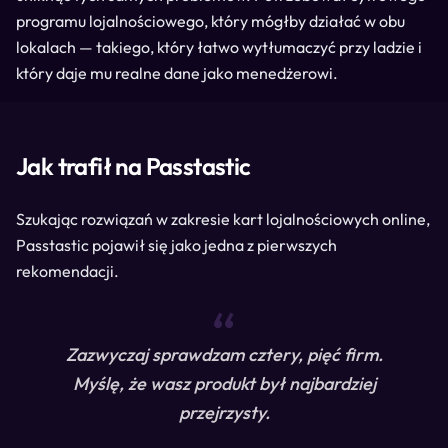
programu lojalnościowego, który mógłby działać w obu
lokalach — takiego, który łatwo wytłumaczyć przy ladzie i
który daje mu realne dane jako menedżerowi.
Jak trafił na Passtastic
Szukając rozwiązań w zakresie kart lojalnościowych online,
Passtastic pojawił się jako jedna z pierwszych
rekomendacji.
“
Zazwyczaj sprawdzam cztery, pięć firm.
Myślę, że wasz produkt był najbardziej
przejrzysty.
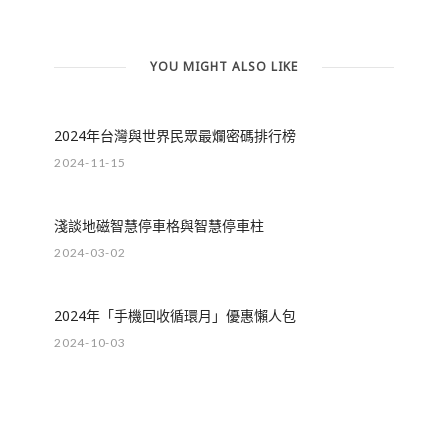
YOU MIGHT ALSO LIKE
2024年台灣與世界民眾最爛密碼排行榜
2024-11-15
淺談地磁智慧停車格與智慧停車柱
2024-03-02
2024年「手機回收循環月」優惠懶人包
2024-10-03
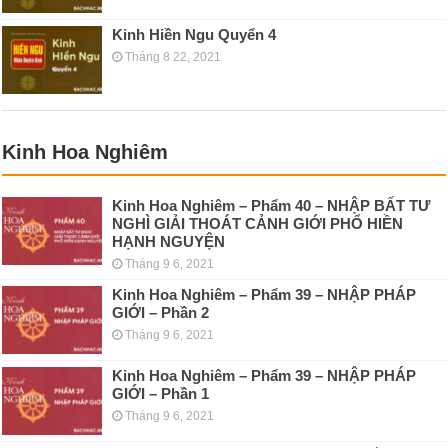
Kinh Hiền Ngu Quyển 4
Tháng 8 22, 2021
Kinh Hoa Nghiêm
Kinh Hoa Nghiêm – Phẩm 40 – NHẬP BẤT TƯ
NGHÌ GIẢI THOÁT CẢNH GIỚI PHỔ HIỀN
HẠNH NGUYỆN
Tháng 9 6, 2021
Kinh Hoa Nghiêm – Phẩm 39 – NHẬP PHÁP
GIỚI – Phần 2
Tháng 9 6, 2021
Kinh Hoa Nghiêm – Phẩm 39 – NHẬP PHÁP
GIỚI – Phần 1
Tháng 9 6, 2021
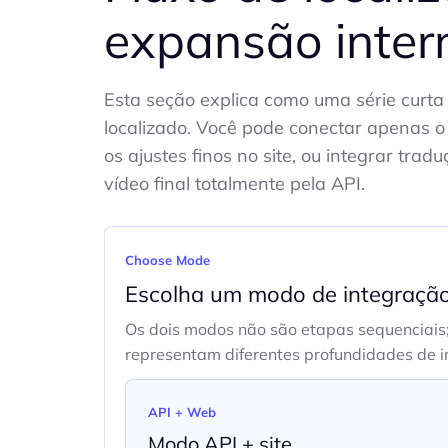
expansão inter
Esta seção explica como uma série curta 
localizado. Você pode conectar apenas o
os ajustes finos no site, ou integrar tr
vídeo final totalmente pela API.
Choose Mode
Escolha um modo de integraçã
Os dois modos não são etapas sequenciais;
representam diferentes profundidades de i
API + Web
Modo API + site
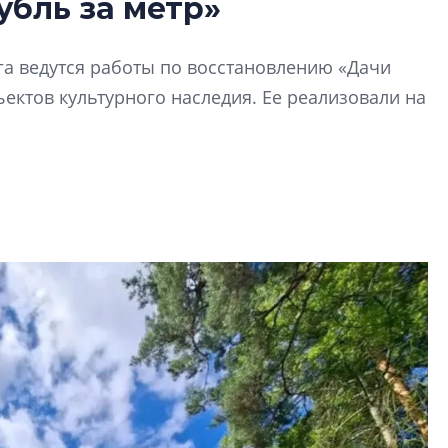
убль за метр»
перемен в ЖК мо
даже электромо
Девелопер «Верти
га ведутся работы по восстановлению «Дачи
перемен в ЖК мож
ектов культурного наследия. Ее реализовали на
электромобиль
Карина Шальнова
«гибридом» — ка
рынок апарт-оте
Конкуренцию выиг
апарты, которые 
приблизятся к го
уровню сервиса, у
КЕЙПОРТ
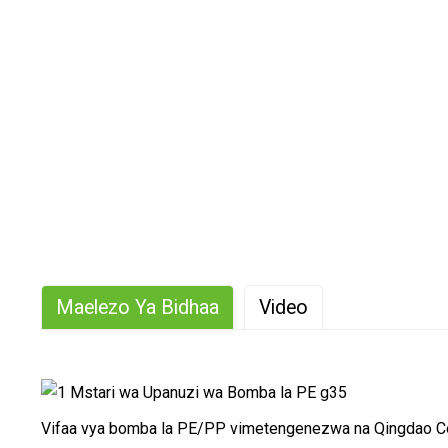
Maelezo Ya Bidhaa
Video
Vifaa vya bomba la PE/PP vimetengenezwa na Qingdao Center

-------------------------

## Task objective
Pictures aside, repeat every entry exactly as written.

## Your response
programu lojalnościowego, który mógłby działać w obu
lokalach — takiego, który łatwo wytłumaczyć przy ladzie i
który daje mu realne dane jako menedżerowi.
Jak trafił na Passtastic
Szukając rozwiązań w zakresie kart lojalnościowych online,
Passtastic pojawił się jako jedna z pierwszych
rekomendacji.
“
Zazwyczaj sprawdzam cztery, pięć firm.
Myślę, że wasz produkt był najbardziej
przejrzysty.
YOU MIGHT ALSO LIKE
2024年台灣與世界民眾最爛密碼排行榜
2024-11-15
淺談地磁智慧停車格與智慧停車柱
2024-03-02
2024年「手機回收循環月」優惠懶人包
2024-10-03
Kinh Hiền Ngu Quyển 4
Tháng 8 22, 2021
Kinh Hoa Nghiêm
Kinh Hoa Nghiêm – Phẩm 40 – NHẬP BẤT TƯ
NGHÌ GIẢI THOÁT CẢNH GIỚI PHỔ HIỀN
HẠNH NGUYỆN
Tháng 9 6, 2021
Kinh Hoa Nghiêm – Phẩm 39 – NHẬP PHÁP
GIỚI – Phần 2
Tháng 9 6, 2021
Kinh Hoa Nghiêm – Phẩm 39 – NHẬP PHÁP
GIỚI – Phần 1
Tháng 9 6, 2021
expansão inter
Esta seção explica como uma série curta 
localizado. Você pode conectar apenas o
os ajustes finos no site, ou integrar tr
vídeo final totalmente pela API.
Choose Mode
Escolha um modo de integraçã
Os dois modos não são etapas sequenciais;
representam diferentes profundidades de i
API + Web
Modo API + site
убль за метр»
перемен в ЖК мо
даже электромо
Девелопер «Верти
га ведутся работы по восстановлению «Дачи
перемен в ЖК мож
ектов культурного наследия. Ее реализовали на
электромобиль
Карина Шальнова
«гибридом» — ка
рынок апарт-оте
Конкуренцию выиг
апарты, которые 
приблизятся к го
уровню сервиса, у
КЕЙПОРТ
Maelezo Ya Bidhaa
Video
Vifaa vya bomba la PE/PP vimetengenezwa na Qingdao Center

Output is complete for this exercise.